The numerous groans and grunts of my mum, as she heaves herself into the car while clutching desperately onto the back of the passenger seat, suggest she’s in a no-holds-barred wrestling match with Andre the Giant. Dad just throws himself into the front and hopes for the best. Going by the sounds he makes, you’d swear he’s had to fold his body into quarters.
Like it is for so many of our elders, for Mum and Dad, getting into cars the normal way just isn’t possible. No matter how many times we might point out the handles invented to help people get into such ‘impossible’ vehicles, they remain invisible to my parents.
Mum turns white at the mere thought of getting into a car ‘twenty feet off the ground’. Her preferred tactic is to climb in headfirst towards the rear, then struggle to turn her whole body around to face the conventional direction. This often means her matronly bum is shoved awkwardly into the face of whichever unfortunate soul has drawn the short straw of sitting next to her. Usually my long-suffering partner, Jeff.

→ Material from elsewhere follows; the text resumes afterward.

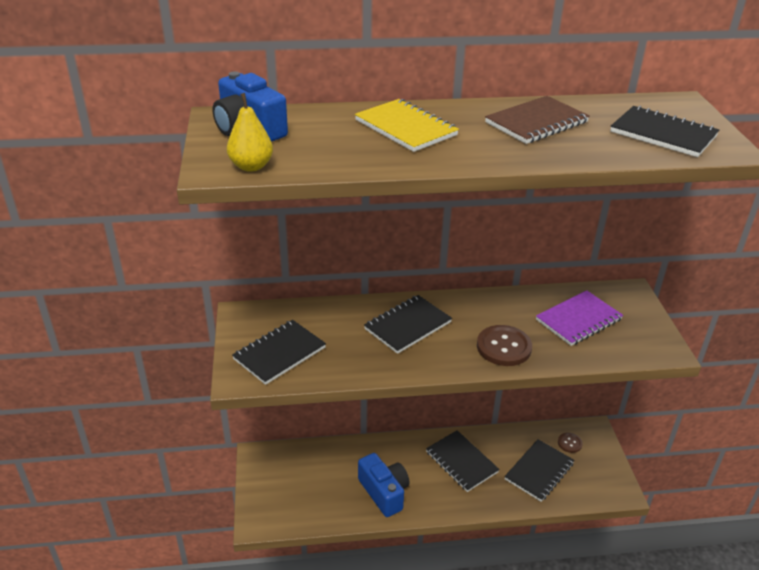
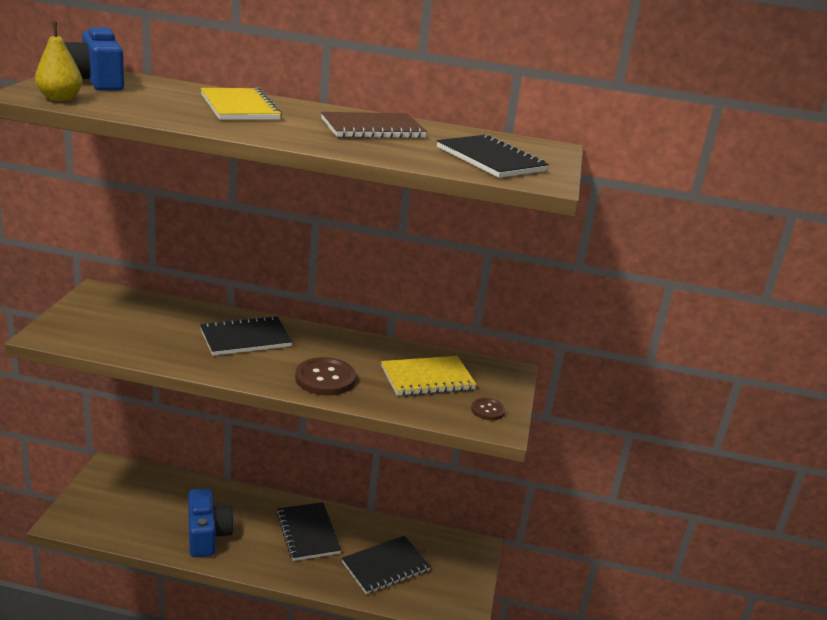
camera: 15 degrees right, 10 degrees down
(279, 353) = (101, 327): black notebook -> none
(569, 443) = (440, 551): brown button -> brown button (487, 410)
(578, 320) = (427, 378): purple notebook -> yellow notebook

Meanwhile, for those like my dad, the seatbelt is the world’s trickiest invention. After settling himself into the front seat, Dad takes another twelve minutes to crack that mysterious code and plug the belt in. Even though sweat continues to pour down my face as we wait in the driveway, I refuse to give him the satisfaction of seeing me booked for driving with an unbelted passenger. I would never hear the end of it, despite the fact that, of course, it would’ve been his fault.
Dad’s belt locks up and, after twenty-five repeated attempts to rip it out of its holster by sheer force, it still refuses to yield. Why. Yank. Won’t. Yank. This. Yank. Bloody. Yank. Belt. Yank. Come? Yank. Got him!